#### Task instructions
Retype the data below word for word, starting at its first line and ending with the line that contains "Gefangen im goldenen Käfig", with both of those lines included.

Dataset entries
····················
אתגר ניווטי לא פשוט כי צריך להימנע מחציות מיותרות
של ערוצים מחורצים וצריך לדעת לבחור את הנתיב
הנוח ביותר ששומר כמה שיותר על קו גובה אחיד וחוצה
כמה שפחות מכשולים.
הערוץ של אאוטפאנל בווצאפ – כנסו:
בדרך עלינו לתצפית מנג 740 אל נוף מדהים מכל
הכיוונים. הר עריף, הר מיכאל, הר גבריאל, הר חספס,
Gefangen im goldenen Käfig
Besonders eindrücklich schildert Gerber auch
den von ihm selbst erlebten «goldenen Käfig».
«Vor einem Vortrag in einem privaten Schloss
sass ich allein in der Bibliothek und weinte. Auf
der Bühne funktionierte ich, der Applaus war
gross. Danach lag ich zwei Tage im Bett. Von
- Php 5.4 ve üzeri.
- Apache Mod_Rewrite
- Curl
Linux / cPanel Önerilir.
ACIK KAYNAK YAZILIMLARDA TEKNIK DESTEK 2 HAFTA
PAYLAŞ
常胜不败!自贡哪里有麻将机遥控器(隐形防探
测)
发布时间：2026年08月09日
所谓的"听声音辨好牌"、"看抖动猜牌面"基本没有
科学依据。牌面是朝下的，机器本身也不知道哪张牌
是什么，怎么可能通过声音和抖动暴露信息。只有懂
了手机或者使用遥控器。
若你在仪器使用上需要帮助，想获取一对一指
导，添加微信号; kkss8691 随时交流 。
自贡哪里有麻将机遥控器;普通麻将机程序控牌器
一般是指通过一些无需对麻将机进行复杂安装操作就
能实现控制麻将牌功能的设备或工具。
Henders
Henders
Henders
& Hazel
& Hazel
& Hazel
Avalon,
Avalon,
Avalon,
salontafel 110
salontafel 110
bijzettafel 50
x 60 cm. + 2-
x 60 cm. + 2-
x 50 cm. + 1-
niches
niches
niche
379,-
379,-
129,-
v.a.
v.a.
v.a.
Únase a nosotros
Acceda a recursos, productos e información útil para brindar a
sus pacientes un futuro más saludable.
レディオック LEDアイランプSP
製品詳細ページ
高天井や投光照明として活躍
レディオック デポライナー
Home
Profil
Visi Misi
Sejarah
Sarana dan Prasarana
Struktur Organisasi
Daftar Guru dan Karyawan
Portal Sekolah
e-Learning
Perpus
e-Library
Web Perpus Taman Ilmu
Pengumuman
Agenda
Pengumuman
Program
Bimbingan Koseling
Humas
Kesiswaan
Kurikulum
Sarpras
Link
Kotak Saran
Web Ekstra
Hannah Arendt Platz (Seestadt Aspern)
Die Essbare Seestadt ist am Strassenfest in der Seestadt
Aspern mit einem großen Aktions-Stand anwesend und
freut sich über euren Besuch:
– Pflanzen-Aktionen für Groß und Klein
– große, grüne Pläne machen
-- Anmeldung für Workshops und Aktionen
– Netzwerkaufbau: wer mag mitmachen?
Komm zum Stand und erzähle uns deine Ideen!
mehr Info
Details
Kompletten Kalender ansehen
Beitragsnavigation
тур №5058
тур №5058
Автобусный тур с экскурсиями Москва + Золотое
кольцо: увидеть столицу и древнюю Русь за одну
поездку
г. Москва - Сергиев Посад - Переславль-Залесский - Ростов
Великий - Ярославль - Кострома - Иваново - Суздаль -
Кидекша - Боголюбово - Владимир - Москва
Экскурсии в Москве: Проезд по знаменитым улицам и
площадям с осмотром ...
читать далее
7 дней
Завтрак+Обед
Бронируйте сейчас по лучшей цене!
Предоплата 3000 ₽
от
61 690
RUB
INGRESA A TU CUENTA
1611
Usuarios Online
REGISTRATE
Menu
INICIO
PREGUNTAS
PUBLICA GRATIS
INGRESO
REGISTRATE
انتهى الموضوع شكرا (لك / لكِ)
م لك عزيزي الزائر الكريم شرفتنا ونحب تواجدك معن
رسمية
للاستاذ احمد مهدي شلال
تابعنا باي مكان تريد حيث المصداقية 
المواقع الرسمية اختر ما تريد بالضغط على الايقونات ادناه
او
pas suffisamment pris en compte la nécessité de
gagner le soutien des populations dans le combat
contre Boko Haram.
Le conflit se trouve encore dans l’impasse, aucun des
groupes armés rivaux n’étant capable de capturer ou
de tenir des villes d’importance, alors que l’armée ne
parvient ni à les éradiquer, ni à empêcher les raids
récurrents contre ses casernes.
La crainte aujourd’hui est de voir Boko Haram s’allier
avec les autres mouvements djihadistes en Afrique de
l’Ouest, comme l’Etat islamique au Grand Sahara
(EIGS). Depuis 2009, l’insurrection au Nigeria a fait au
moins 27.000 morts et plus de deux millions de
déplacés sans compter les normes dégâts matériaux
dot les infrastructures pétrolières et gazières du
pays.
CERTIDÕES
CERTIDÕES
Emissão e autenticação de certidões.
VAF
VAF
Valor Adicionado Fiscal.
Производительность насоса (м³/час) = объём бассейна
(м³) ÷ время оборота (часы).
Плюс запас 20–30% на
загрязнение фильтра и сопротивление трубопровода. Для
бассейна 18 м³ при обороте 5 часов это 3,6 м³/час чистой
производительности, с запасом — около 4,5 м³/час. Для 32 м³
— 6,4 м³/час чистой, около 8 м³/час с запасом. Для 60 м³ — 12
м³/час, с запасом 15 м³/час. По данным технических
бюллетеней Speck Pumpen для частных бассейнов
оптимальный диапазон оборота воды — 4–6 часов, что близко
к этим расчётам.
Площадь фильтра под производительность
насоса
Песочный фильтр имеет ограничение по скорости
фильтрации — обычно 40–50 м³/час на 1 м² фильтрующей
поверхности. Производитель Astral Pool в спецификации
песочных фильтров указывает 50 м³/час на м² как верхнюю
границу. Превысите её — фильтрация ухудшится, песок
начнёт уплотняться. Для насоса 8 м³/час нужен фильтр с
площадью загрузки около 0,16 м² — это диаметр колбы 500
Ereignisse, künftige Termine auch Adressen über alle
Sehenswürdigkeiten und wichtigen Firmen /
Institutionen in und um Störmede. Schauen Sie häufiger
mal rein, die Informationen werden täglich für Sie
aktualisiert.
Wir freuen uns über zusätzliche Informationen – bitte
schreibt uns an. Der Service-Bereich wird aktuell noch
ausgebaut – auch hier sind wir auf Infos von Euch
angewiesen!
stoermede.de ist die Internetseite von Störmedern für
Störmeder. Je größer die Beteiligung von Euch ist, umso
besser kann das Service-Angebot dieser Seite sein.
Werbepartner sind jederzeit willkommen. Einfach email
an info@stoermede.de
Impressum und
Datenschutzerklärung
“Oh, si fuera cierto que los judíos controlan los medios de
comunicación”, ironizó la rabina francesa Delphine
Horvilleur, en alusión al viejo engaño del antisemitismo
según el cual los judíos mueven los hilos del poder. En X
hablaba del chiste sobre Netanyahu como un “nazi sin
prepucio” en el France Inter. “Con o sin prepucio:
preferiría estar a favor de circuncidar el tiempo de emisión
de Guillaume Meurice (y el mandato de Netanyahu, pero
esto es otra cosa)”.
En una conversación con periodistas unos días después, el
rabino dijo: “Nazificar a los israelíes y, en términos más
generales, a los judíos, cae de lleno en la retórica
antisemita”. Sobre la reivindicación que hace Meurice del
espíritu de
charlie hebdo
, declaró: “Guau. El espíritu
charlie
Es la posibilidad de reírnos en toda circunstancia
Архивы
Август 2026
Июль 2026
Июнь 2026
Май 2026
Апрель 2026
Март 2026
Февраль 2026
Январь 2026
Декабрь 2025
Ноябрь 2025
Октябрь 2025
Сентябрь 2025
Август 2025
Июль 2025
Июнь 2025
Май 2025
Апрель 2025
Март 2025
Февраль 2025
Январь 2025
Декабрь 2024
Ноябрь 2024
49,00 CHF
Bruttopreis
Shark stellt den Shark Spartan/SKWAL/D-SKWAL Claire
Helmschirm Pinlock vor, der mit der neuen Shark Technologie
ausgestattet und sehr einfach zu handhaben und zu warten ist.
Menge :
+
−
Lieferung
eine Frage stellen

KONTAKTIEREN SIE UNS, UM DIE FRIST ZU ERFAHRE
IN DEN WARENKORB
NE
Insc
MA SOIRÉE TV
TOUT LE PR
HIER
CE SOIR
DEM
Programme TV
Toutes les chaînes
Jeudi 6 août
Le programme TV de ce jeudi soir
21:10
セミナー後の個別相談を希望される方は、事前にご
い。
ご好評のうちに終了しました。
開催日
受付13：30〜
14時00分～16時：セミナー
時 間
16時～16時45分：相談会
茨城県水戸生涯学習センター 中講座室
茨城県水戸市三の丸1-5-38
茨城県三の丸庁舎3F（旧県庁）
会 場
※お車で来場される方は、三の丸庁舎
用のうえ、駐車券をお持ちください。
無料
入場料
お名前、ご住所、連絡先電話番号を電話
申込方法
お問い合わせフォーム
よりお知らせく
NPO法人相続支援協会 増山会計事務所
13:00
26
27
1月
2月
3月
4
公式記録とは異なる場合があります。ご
····················
#### Reply to the task
אתגר ניווטי לא פשוט כי צריך להימנע מחציות מיותרות
של ערוצים מחורצים וצריך לדעת לבחור את הנתיב
הנוח ביותר ששומר כמה שיותר על קו גובה אחיד וחוצה
כמה שפחות מכשולים.
הערוץ של אאוטפאנל בווצאפ – כנסו:
בדרך עלינו לתצפית מנג 740 אל נוף מדהים מכל
הכיוונים. הר עריף, הר מיכאל, הר גבריאל, הר חספס,
Gefangen im goldenen Käfig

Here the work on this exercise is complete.